Eugenia luschnathiana is a flowering plant in the family Myrtaceae, native to the state of Bahia, Brazil. The fruit is known as pitomba-da-bahia, and is also called uvalha do campo, ubaia do campo or uvalheira in Brazil. It shares the name pitomba with another South American species, Talisia esculenta.
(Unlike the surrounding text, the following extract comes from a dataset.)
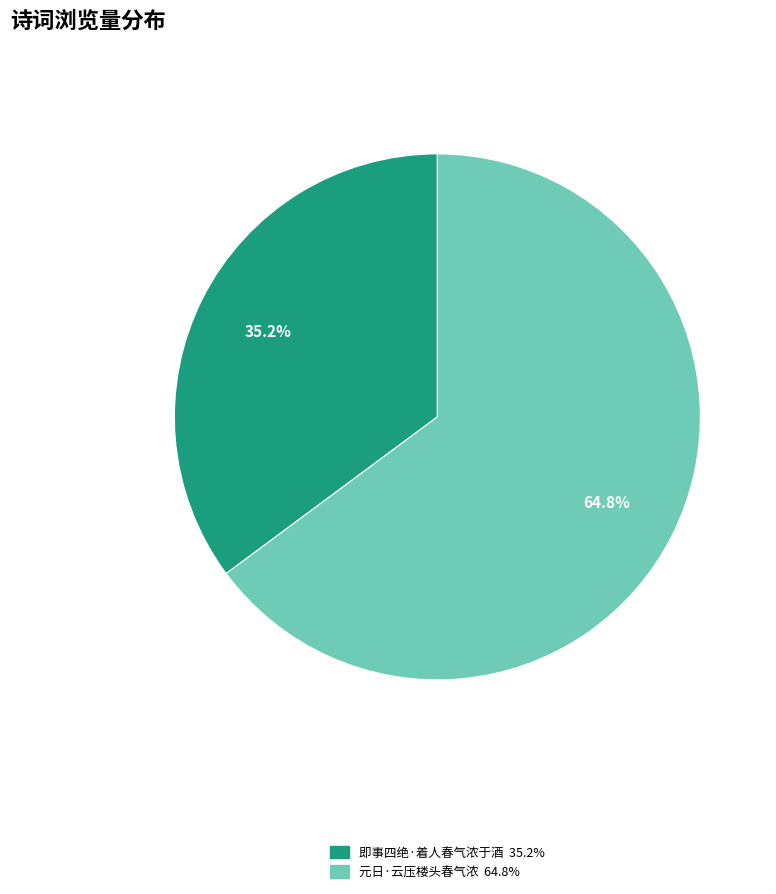

True or false: 元日·云压楼头春气浓 accounts for 58% of the total.

False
It is an evergreen shrub or small tree growing to 4–10 m high. The leaves are opposite, 3–7 cm long, oblong-lanceolate, dark green above, pale below, with a short petiole and a leathery texture. The flowers are 1.5–2 cm diameter, with four (rarely five) yellowish-white petals. The fruit is a globose, bright orange-yellow berry 2.5–5 cm long, containing one or two (rarely up to four) 1 cm diameter seeds.

==Cultivation and uses==
Eugenia luschnathiana is grown primarily for its edible fruit. This has a thin, tender skin, and a soft, juicy, golden-yellow pulp. It is aromatic, slightly acid and faintly resinous in flavor. The fruit is used for jellies, preserves and carbonated beverages. Eugenia luschnathiana has been introduced to Florida in the United States, but has not become popular. Cultivation is limited to subtropical regions, with the species able to tolerate frosts only down to about −1 °C.